92. パパ、食べないの?

 いくら魔法が万能でも、一瞬で燻製くんせいにするわけにいかず……城の前に組んだ臨時燻製小屋に大量のオーク肉が吊るされた。風向きが悪いのか、城内にいてもいぶされる臭いがする。


「……煙臭い」


「リリス嬢がお望みのベーコンです。我慢できるでしょう」


 切り捨てたアスタロトが朝食を並べる。リリスのリクエスト通りのベーコン、目玉焼き、サラダ、パンという至って普通の朝食だった。問題は目玉焼きが異常に大きく、立派な大皿からはみ出している点だ。


「これ、何の卵だ?」


 魔王城の朝食に出たことがない卵のサイズは、目玉焼きから想像するとルシファーでも一抱えあるだろう。そんな大きな鳥に心当たりがなく、首をかしげる。


「おっきいね! パパ!!」


「そうだね。リリスが好きなら魔王城でも作ってもらおうな」


 子供用の椅子の上でフォーク片手に喜ぶ娘に、頬が笑み崩れる。何の卵でもいい。リリスが幸せなら……そんな気分をぶち壊すように、アスタロトが卵の親を教えてくれた。


「これはドラゴン種の卵です」


「………はい?」


「どらごーん!!」


 両手を広げてはしゃぐリリスのリボンが解けて落ちる。椅子から立ち上がったルシファーが落ちたリボンを拾い、リリスの黒髪を結わえ直した。無邪気に喜ぶリリスにアスタロトが目玉焼きを切り分ける。大きすぎる白身を最初に切り分け、スプーンで黄身をかけるスタイルだった。


「栄養たっぷりですから、しっかり食べるんですよ」


「あーい! リリスね。ほーく、出来るようになった」


 フォークで器用に卵を切って、なんとか口まで運ぶ。確かに上手に使えているが、ルシファーは目の前に用意された目玉焼きに複雑な表情を見せた。


 ドラゴン種って……どのドラゴンだ? まさか先日の件で竜族を脅したんじゃ……嫌な予想が膨らんでいく。このまま口にいれてよいか迷うルシファーの様子に、リリスは自分のフォークで刺した白身を差し出した。


「パパ、あーん」


「あーん」


 悩みはどこへやら。つい反射的に食べてしまい、もぐもぐ咀嚼しながらアスタロトを上目遣いで確認する。すでに彼は朝食を済ませたと言い、侍女さながらの給仕を行っていた。紅茶を注いでルシファーの前に差し出し、零して汚すリリスの胸元のエプロンを交換する。妙に手際がいい。


「卵はもらったのか?」


 ここは悩むより素直に聞いたほうが早い。決意したルシファーの声に、側近は整った顔に完璧な笑顔を貼り付けた。嫌な予感が強くなる。
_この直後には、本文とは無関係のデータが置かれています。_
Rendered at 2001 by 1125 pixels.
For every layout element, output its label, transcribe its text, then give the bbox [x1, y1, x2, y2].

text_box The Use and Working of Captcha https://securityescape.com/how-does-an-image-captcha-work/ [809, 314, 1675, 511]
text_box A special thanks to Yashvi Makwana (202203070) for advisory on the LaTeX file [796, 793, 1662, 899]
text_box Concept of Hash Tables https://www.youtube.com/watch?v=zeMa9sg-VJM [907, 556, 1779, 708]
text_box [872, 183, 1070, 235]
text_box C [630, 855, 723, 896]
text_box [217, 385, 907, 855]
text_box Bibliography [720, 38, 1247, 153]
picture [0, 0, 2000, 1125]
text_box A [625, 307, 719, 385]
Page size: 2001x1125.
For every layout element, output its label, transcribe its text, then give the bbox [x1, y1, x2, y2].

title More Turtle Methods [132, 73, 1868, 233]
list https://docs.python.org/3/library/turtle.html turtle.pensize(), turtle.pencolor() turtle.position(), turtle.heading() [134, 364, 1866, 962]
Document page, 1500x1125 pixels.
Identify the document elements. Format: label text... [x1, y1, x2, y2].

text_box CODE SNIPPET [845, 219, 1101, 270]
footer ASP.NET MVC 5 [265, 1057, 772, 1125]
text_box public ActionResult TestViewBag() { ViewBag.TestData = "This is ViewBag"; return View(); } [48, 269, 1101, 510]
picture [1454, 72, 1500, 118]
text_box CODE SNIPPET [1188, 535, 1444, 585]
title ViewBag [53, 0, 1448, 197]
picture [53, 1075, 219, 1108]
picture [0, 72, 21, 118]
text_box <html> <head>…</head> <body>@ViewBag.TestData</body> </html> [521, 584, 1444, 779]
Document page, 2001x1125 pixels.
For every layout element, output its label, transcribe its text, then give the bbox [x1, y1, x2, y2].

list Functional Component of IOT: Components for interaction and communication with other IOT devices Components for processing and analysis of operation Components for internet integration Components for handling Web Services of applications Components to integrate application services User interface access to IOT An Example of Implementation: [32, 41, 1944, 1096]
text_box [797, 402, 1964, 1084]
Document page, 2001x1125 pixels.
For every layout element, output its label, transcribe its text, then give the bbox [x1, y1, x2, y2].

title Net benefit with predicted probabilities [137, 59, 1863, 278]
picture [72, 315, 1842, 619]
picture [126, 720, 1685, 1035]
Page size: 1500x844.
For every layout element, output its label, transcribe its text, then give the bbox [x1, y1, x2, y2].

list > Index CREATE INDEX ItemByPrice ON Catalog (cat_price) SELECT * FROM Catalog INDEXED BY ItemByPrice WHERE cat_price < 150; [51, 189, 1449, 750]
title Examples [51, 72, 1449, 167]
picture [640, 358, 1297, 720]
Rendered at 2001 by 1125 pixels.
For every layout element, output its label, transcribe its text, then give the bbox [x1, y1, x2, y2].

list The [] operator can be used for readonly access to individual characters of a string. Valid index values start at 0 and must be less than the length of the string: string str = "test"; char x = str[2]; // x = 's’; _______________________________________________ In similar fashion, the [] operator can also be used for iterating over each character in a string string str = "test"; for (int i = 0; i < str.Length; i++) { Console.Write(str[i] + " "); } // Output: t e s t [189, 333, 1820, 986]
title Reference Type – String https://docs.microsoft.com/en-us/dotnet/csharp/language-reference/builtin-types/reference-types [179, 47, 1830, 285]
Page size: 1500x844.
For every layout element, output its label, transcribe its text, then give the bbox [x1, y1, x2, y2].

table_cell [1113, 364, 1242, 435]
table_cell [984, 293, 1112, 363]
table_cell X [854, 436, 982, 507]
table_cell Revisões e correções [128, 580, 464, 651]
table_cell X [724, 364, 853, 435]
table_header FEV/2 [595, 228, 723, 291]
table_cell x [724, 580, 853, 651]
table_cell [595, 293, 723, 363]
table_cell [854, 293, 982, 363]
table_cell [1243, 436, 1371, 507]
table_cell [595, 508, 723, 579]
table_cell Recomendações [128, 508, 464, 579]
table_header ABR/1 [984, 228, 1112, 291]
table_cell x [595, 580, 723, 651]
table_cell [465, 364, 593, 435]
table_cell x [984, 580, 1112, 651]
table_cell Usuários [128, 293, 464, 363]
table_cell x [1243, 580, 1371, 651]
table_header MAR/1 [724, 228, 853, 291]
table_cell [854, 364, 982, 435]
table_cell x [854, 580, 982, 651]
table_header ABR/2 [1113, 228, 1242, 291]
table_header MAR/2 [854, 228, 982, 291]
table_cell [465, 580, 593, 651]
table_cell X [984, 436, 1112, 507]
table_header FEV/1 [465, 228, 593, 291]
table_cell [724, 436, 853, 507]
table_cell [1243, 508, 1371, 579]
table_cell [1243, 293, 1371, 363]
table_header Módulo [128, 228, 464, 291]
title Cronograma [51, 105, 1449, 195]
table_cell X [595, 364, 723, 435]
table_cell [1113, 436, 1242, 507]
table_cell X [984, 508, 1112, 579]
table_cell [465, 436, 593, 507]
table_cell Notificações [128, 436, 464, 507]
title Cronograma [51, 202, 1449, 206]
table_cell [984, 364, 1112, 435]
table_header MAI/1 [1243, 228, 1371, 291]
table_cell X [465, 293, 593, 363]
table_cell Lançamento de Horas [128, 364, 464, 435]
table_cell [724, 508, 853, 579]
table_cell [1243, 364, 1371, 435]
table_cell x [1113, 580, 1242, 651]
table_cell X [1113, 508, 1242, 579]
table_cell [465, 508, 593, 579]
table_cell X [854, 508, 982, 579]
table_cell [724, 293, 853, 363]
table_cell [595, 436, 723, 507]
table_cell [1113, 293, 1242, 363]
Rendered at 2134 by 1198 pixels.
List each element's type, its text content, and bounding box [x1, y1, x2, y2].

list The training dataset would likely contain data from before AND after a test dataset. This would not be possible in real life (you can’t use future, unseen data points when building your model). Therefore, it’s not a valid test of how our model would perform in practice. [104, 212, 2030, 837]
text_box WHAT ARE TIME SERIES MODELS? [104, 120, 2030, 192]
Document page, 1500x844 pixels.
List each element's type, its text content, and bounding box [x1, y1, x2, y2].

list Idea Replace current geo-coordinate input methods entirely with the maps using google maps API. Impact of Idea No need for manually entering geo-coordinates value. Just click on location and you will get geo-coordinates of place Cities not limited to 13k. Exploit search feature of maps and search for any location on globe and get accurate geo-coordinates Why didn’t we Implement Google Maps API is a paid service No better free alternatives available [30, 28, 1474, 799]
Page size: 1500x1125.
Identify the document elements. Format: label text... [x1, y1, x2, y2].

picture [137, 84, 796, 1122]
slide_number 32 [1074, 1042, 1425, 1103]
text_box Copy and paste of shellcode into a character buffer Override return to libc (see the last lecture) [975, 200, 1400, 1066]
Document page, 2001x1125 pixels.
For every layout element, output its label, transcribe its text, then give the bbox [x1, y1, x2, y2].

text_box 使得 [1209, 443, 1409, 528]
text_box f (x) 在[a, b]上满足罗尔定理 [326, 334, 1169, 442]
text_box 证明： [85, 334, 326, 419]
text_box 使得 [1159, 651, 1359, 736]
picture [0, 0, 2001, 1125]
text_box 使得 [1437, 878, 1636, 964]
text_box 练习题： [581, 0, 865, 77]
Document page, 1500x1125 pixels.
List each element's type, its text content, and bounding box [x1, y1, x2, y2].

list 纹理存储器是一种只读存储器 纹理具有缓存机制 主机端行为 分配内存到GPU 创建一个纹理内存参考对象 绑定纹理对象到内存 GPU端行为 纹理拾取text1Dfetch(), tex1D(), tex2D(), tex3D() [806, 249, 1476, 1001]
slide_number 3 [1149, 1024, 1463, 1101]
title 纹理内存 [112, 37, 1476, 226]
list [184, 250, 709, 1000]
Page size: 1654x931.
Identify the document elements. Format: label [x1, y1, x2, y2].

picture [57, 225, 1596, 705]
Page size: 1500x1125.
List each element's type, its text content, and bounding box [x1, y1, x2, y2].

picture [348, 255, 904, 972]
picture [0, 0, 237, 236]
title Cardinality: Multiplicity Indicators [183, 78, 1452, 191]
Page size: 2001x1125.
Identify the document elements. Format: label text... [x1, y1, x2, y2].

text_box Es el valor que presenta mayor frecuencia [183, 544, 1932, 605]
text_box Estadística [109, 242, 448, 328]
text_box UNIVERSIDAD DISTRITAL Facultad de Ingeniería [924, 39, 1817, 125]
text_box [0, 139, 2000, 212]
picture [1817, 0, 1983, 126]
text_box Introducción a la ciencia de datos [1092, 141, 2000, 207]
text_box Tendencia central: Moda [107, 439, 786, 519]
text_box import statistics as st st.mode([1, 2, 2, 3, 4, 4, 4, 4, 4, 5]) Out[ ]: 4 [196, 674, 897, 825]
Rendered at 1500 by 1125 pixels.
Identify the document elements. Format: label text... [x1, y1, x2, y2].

「先日のお詫びだそうです。エドモンド殿の献上品で『彼』の卵ですよ」


 彼の心当たりが、庭先で昨日粉々にされた竜族の男しか思い浮かばない。その彼の卵というからには、遺された奥さんから卵を奪ってきたのだろうか。


 気持ち的に後味は悪いが、口の中の白身は美味しかった。正直、また食べたいと思うくらいには美味しい。それがなんとなく悪いことのような気がして、そっと目玉焼きを遠ざけた。


 弱肉強食の世界を否定しないし、その中で生き残ってきた自覚はある。だが……子供の教育的にどうだろう。そんなルシファーの複雑な気持ちを知らず、リリスは目玉焼きのお代わりをもらい、ベーコンを口に運ぶ。


「パパ、食べないの?」


 返答に困って曖昧に笑うと、フォークを置いた手が伸ばされた。届かないと足をばたつかせて怒るリリスに近づくと、額に手を当てられる。黒髪を揺らして首をかしげ、彼女は不思議そうな顔をした。


「おねちゅないよ」


 具合が悪いと思ったのだろう。慌てたルシファーが「具合は悪くないぞ」と否定すれば、ぷんと唇を尖らせてリリスはルシファーの頬をぺちんと叩いた。


「卵しゃんと、ベーコンしゃんに悪いでしょ!」


 驚いて動きが止まる。給仕中のアスタロトも同様に動きを止め、リリスの顔を凝視していた。まさかの展開だった。食材を無駄にするなと幼子は怒っているのだ。以前にご飯を握りつぶして遊ぶリリスを叱った、ルシファーの言葉を覚えていたのだろう。


「ゴメンな、リリス。パパもちゃんと食べるよ」


 叩いた頬を撫でたリリスは、自分のフォークで卵を刺す。ルシファーの口先へ運んで待っているので、ぱくりと食べさせてもらった。